Pôle emploi prévoit ainsi 17 motifs légitimes de démissions ouvrant droit à l’assurance chômage. Pour n’en citer qu’une partie : mariage ou Pacs accompagné d’un changement de lieu de résidence ; démission pour suivre son conjoint qui change de lieu de résidence pour exercer un nouvel emploi ; victime de violences conjugales imposant un changement de résidence ; démission d’un nouveau contrat avant que 65 jours travaillés se soient écoulés, à la suite d’un licenciement, d’une rupture conventionnelle ou d’une fin de CDD ; démission après trois années d’affiliation sans interruption, suivie d’un CDI auquel l’employeur met fin dans les 65 premiers jours travaillés ; échec dans la création ou la reprise d’une entreprise ; victime d’un acte délictueux dans le cadre du contrat de travail.

Afin de favoriser les transitions professionnelles, la loi « Avenir » a changé la donne.

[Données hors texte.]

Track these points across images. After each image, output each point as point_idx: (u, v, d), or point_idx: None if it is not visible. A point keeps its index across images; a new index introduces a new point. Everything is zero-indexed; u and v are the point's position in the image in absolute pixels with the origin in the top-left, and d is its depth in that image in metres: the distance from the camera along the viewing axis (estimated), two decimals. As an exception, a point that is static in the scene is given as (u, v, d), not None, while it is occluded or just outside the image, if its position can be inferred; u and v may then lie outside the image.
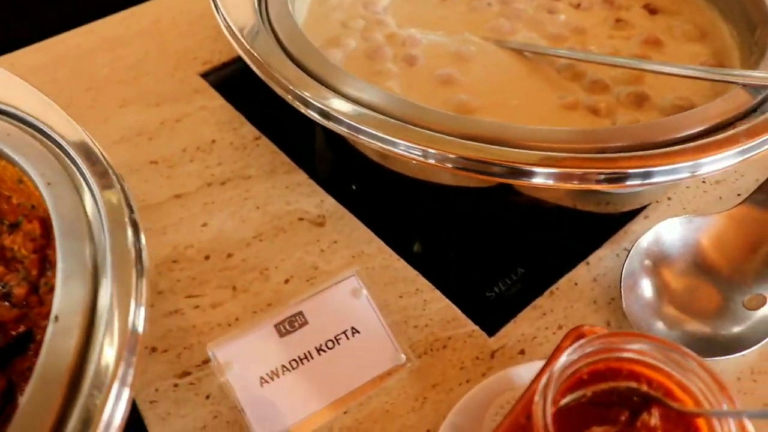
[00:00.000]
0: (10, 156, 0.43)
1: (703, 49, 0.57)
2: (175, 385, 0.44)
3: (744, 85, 0.46)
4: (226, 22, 0.50)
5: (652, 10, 0.61)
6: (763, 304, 0.47)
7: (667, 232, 0.48)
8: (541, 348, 0.46)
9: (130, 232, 0.38)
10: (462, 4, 0.61)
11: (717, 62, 0.55)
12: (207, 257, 0.51)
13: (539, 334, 0.46)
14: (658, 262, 0.47)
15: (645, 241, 0.48)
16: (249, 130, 0.59)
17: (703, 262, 0.48)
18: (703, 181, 0.56)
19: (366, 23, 0.58)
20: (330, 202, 0.54)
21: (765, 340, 0.45)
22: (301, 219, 0.53)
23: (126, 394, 0.32)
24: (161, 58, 0.67)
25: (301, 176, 0.55)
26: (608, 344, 0.34)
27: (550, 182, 0.41)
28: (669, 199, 0.54)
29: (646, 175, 0.41)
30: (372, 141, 0.43)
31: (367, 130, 0.43)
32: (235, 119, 0.60)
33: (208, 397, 0.44)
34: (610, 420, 0.32)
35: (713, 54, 0.56)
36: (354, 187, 0.55)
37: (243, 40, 0.48)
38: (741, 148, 0.42)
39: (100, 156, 0.43)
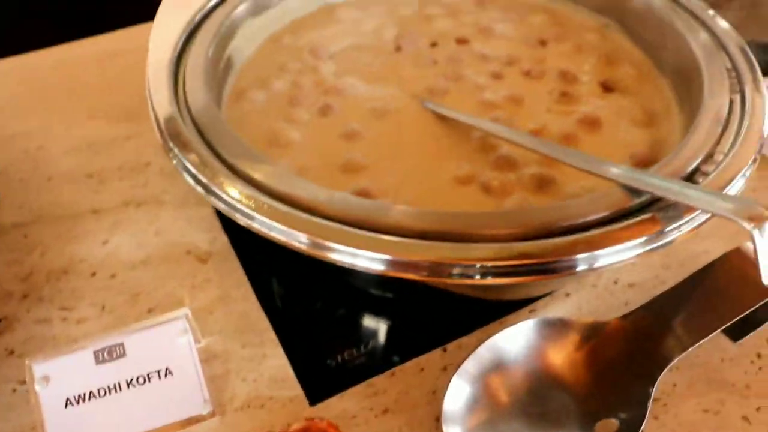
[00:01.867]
0: None
1: (644, 136, 0.51)
2: (14, 390, 0.47)
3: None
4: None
5: (607, 88, 0.56)
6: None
7: (520, 333, 0.44)
8: (357, 429, 0.44)
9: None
10: (411, 57, 0.59)
11: (652, 153, 0.50)
12: (93, 273, 0.53)
13: (360, 414, 0.44)
14: (496, 367, 0.44)
15: (493, 341, 0.44)
16: (183, 157, 0.61)
17: (554, 374, 0.44)
18: (615, 282, 0.51)
19: (302, 66, 0.58)
20: (222, 241, 0.54)
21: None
22: (188, 252, 0.54)
23: None
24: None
25: (208, 211, 0.56)
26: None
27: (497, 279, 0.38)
28: (567, 295, 0.50)
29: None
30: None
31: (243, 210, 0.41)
32: (176, 144, 0.62)
33: (36, 407, 0.46)
34: None
35: (652, 143, 0.51)
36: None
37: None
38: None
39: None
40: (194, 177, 0.44)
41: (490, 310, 0.49)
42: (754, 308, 0.44)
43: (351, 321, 0.50)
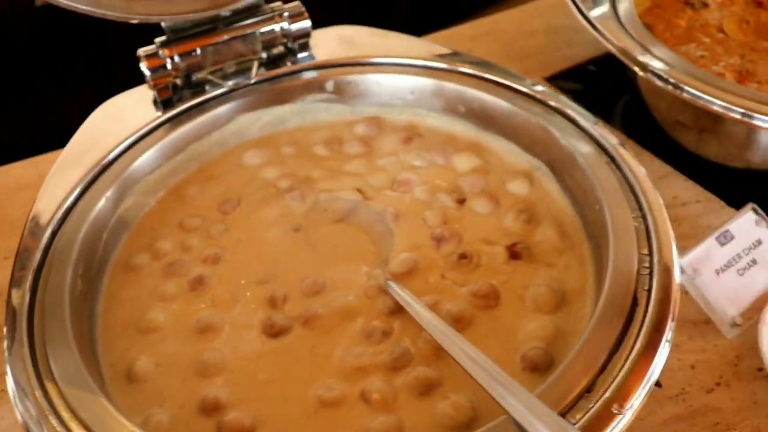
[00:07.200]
0: None
1: (547, 326, 0.44)
2: None
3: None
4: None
5: (514, 254, 0.49)
6: None
7: None
8: None
9: None
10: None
11: (549, 353, 0.43)
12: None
13: None
14: None
15: None
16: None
17: None
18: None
19: (203, 222, 0.54)
20: None
21: None
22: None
23: None
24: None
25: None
26: None
27: None
28: None
29: None
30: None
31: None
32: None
33: None
34: None
35: (554, 336, 0.44)
36: None
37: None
38: None
39: None
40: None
41: None
42: None
43: None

Après quatre mois, le salarié ayant démissionné pour un motif non légitime peut obtenir sa prise en charge. Il doit être porteur d’un projet de reconversion qui nécessite une formation ou une création/reprise d’entreprise pour être éligible. La démarche doit avoir été engagée avant la démission et avoir été accompagnée par un conseiller en évolution professionnelle. Le bénéficiaire doit justifier avoir travaillé en continu au moins 1 300 jours au cours des 60 derniers mois.

Pour conclure et à défaut de pouvoir apporter une réponse à ce phénomène emphatiquement appelé « grande démission », empruntons, une fois n’est pas coutume, les paroles d’un avocat devenu homme d’Église : « Entre le fort et le faible, entre le riche et le pauvre, entre le maître et le serviteur, c’est la liberté qui opprime et la loi qui affranchit. » (Henri Lacordaire, 1848).